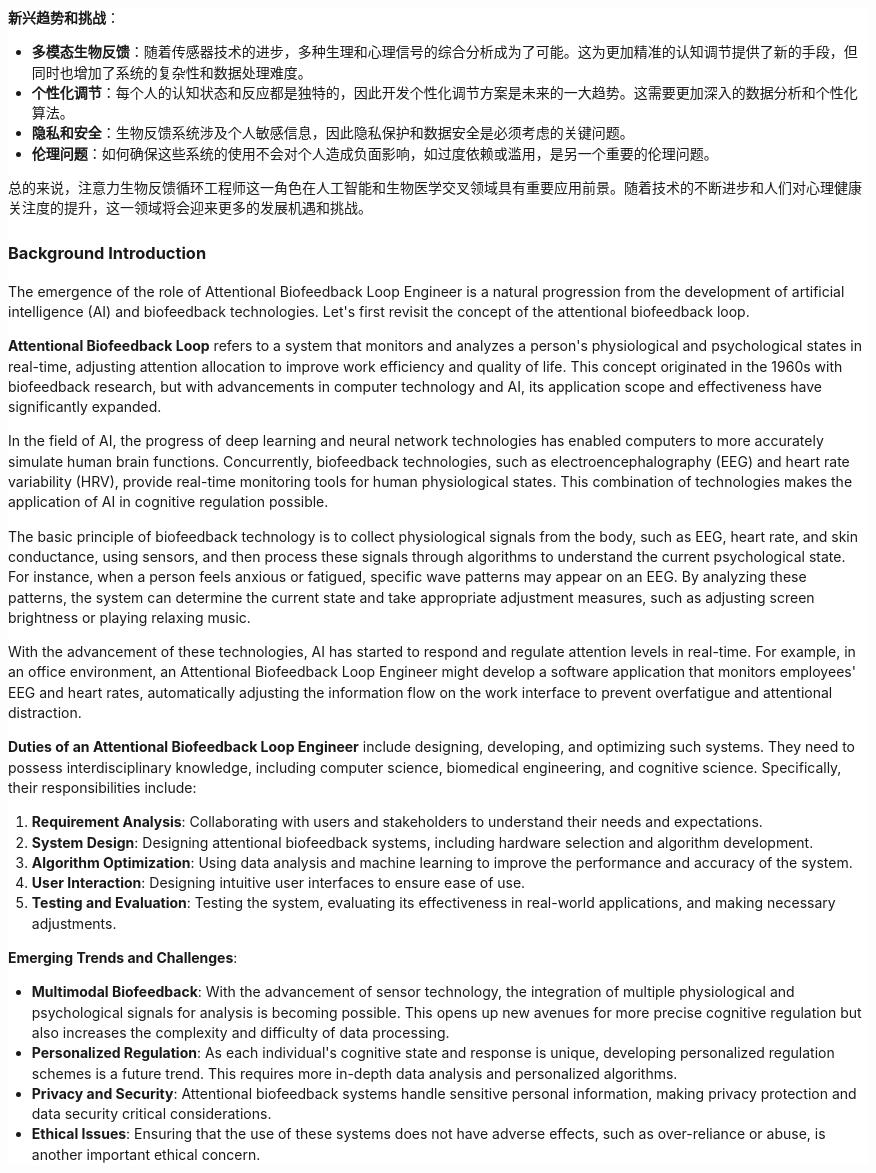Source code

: **新兴趋势和挑战**：

- **多模态生物反馈**：随着传感器技术的进步，多种生理和心理信号的综合分析成为了可能。这为更加精准的认知调节提供了新的手段，但同时也增加了系统的复杂性和数据处理难度。
- **个性化调节**：每个人的认知状态和反应都是独特的，因此开发个性化调节方案是未来的一大趋势。这需要更加深入的数据分析和个性化算法。
- **隐私和安全**：生物反馈系统涉及个人敏感信息，因此隐私保护和数据安全是必须考虑的关键问题。
- **伦理问题**：如何确保这些系统的使用不会对个人造成负面影响，如过度依赖或滥用，是另一个重要的伦理问题。

总的来说，注意力生物反馈循环工程师这一角色在人工智能和生物医学交叉领域具有重要应用前景。随着技术的不断进步和人们对心理健康关注度的提升，这一领域将会迎来更多的发展机遇和挑战。

### Background Introduction

The emergence of the role of Attentional Biofeedback Loop Engineer is a natural progression from the development of artificial intelligence (AI) and biofeedback technologies. Let's first revisit the concept of the attentional biofeedback loop.

**Attentional Biofeedback Loop** refers to a system that monitors and analyzes a person's physiological and psychological states in real-time, adjusting attention allocation to improve work efficiency and quality of life. This concept originated in the 1960s with biofeedback research, but with advancements in computer technology and AI, its application scope and effectiveness have significantly expanded.

In the field of AI, the progress of deep learning and neural network technologies has enabled computers to more accurately simulate human brain functions. Concurrently, biofeedback technologies, such as electroencephalography (EEG) and heart rate variability (HRV), provide real-time monitoring tools for human physiological states. This combination of technologies makes the application of AI in cognitive regulation possible.

The basic principle of biofeedback technology is to collect physiological signals from the body, such as EEG, heart rate, and skin conductance, using sensors, and then process these signals through algorithms to understand the current psychological state. For instance, when a person feels anxious or fatigued, specific wave patterns may appear on an EEG. By analyzing these patterns, the system can determine the current state and take appropriate adjustment measures, such as adjusting screen brightness or playing relaxing music.

With the advancement of these technologies, AI has started to respond and regulate attention levels in real-time. For example, in an office environment, an Attentional Biofeedback Loop Engineer might develop a software application that monitors employees' EEG and heart rates, automatically adjusting the information flow on the work interface to prevent overfatigue and attentional distraction.

**Duties of an Attentional Biofeedback Loop Engineer** include designing, developing, and optimizing such systems. They need to possess interdisciplinary knowledge, including computer science, biomedical engineering, and cognitive science. Specifically, their responsibilities include:

1. **Requirement Analysis**: Collaborating with users and stakeholders to understand their needs and expectations.
2. **System Design**: Designing attentional biofeedback systems, including hardware selection and algorithm development.
3. **Algorithm Optimization**: Using data analysis and machine learning to improve the performance and accuracy of the system.
4. **User Interaction**: Designing intuitive user interfaces to ensure ease of use.
5. **Testing and Evaluation**: Testing the system, evaluating its effectiveness in real-world applications, and making necessary adjustments.

**Emerging Trends and Challenges**:

- **Multimodal Biofeedback**: With the advancement of sensor technology, the integration of multiple physiological and psychological signals for analysis is becoming possible. This opens up new avenues for more precise cognitive regulation but also increases the complexity and difficulty of data processing.
- **Personalized Regulation**: As each individual's cognitive state and response is unique, developing personalized regulation schemes is a future trend. This requires more in-depth data analysis and personalized algorithms.
- **Privacy and Security**: Attentional biofeedback systems handle sensitive personal information, making privacy protection and data security critical considerations.
- **Ethical Issues**: Ensuring that the use of these systems does not have adverse effects, such as over-reliance or abuse, is another important ethical concern.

- [EXERCISE]
For each line in the entries that contains the string "making", make a copy.

- [EXERCISE OUTPUT]
5. **Testing and Evaluation**: Testing the system, evaluating its effectiveness in real-world applications, and making necessary adjustments.
- **Privacy and Security**: Attentional biofeedback systems handle sensitive personal information, making privacy protection and data security critical considerations.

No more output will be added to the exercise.